— START —

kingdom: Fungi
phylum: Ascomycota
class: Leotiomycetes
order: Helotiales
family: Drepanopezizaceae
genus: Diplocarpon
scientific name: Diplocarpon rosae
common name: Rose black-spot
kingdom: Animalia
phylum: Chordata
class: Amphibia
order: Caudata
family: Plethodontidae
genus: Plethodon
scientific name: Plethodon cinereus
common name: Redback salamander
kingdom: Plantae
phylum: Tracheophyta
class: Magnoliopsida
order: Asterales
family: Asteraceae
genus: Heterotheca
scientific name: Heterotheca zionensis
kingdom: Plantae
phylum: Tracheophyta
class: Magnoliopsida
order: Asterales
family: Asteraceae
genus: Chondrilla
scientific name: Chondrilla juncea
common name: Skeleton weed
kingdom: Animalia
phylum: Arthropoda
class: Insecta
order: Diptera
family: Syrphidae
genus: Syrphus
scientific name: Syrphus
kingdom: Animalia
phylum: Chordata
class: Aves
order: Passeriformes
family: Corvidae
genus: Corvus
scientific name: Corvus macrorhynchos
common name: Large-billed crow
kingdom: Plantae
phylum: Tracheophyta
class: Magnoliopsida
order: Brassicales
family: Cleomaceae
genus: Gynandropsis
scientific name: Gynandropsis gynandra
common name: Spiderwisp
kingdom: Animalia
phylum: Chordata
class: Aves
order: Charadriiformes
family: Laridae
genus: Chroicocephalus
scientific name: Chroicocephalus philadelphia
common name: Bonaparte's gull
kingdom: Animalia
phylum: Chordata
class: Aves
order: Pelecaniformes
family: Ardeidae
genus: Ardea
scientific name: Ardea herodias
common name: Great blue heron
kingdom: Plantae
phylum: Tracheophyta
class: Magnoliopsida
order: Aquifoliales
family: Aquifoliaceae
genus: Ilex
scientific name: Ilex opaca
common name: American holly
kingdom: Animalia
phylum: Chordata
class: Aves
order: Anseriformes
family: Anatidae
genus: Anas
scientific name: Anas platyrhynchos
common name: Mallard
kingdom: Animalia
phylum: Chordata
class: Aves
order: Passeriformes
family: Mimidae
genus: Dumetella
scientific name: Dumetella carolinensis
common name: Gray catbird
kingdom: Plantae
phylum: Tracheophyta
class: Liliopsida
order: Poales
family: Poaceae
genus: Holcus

— END —

▶ Problem requirements:
Please print the lines in the rows above word for word, from the line with "common name: Large-billed crow" to the line with "family: Ardeidae", both included.

▶ Solution below:
common name: Large-billed crow
kingdom: Plantae
phylum: Tracheophyta
class: Magnoliopsida
order: Brassicales
family: Cleomaceae
genus: Gynandropsis
scientific name: Gynandropsis gynandra
common name: Spiderwisp
kingdom: Animalia
phylum: Chordata
class: Aves
order: Charadriiformes
family: Laridae
genus: Chroicocephalus
scientific name: Chroicocephalus philadelphia
common name: Bonaparte's gull
kingdom: Animalia
phylum: Chordata
class: Aves
order: Pelecaniformes
family: Ardeidae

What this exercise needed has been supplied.